On the basis of studies described by Russo et al. 2010 we confirmed the use of sea urchin embryos for examining the role of 14-3-3 in cell stress response pathways. Finally, 14-3-3ε could be used as a valuable molecular biomarker to identify the dangerous effects of sunlight occurring in marine organisms living in shallow waters.

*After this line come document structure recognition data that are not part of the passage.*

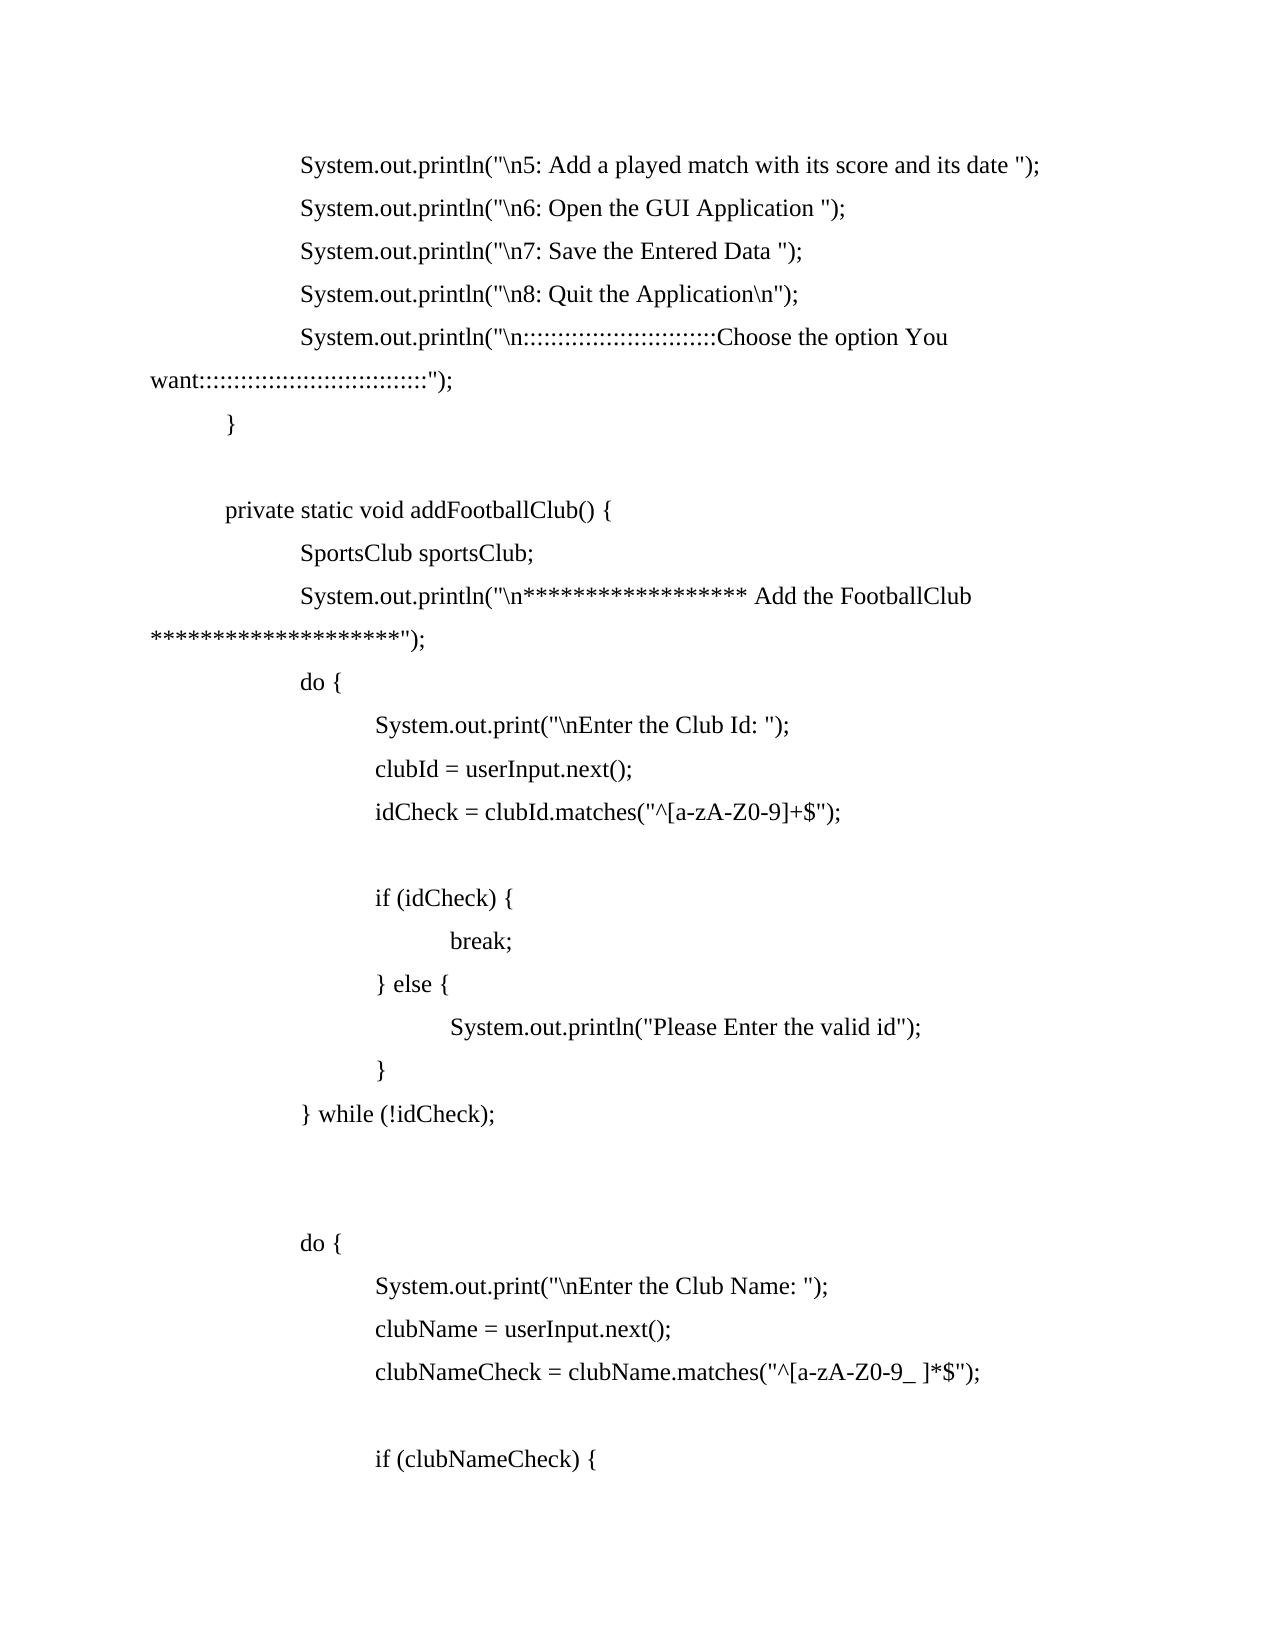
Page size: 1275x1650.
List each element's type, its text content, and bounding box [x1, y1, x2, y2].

text clubId = userInput.next(); [150, 754, 1125, 782]
text } while (!idCheck); [150, 1099, 1125, 1127]
text System.out.println("Please Enter the valid id"); [150, 1012, 1125, 1041]
text do { [150, 1228, 1125, 1257]
text private static void addFootballClub() { [150, 495, 1125, 524]
text clubNameCheck = clubName.matches("^[a-zA-Z0-9_ ]*$"); [150, 1357, 1125, 1386]
text do { [150, 667, 1125, 696]
text System.out.println("\n7: Save the Entered Data "); [150, 236, 1125, 265]
text System.out.print("\nEnter the Club Id: "); [150, 711, 1125, 739]
text break; [150, 926, 1125, 955]
text SportsClub sportsClub; [150, 538, 1125, 567]
text System.out.print("\nEnter the Club Name: "); [150, 1271, 1125, 1300]
text if (idCheck) { [150, 883, 1125, 912]
text System.out.println("\n::::::::::::::::::::::::::::Choose the option You want:::::::::::::::::::::::::::::::::"); [150, 322, 1125, 394]
text System.out.println("\n5: Add a played match with its score and its date "); [150, 150, 1125, 179]
text } [150, 409, 1125, 437]
text idCheck = clubId.matches("^[a-zA-Z0-9]+$"); [150, 797, 1125, 826]
text } [150, 1056, 1125, 1084]
text System.out.println("\n6: Open the GUI Application "); [150, 193, 1125, 222]
text clubName = userInput.next(); [150, 1314, 1125, 1343]
text System.out.println("\n****************** Add the FootballClub ********************"); [150, 581, 1125, 653]
text if (clubNameCheck) { [150, 1444, 1125, 1472]
text } else { [150, 969, 1125, 998]
text System.out.println("\n8: Quit the Application\n"); [150, 279, 1125, 308]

In this study, we observed the transcriptional response of gene 14-3-3 in Paracentrotus lividus, and provide data to demonstrate its response to carbon nanoparticles showing that a clear correlation exists between nanoparticles exposure and the transcriptional regulation of this gene. Previous studies showed a rapid induction of 14-3-3’s in tomato plant roots deprived of iron (33). This is particularly interesting due to the close coupling of copper and iron metabolism (34), demonstrated by their shared cell surface reductases Fre1 and Fre2. Direct evidence for the role of 14-3-3 in stress response has been shown in the macro-alga Fucus vesiculosus (35).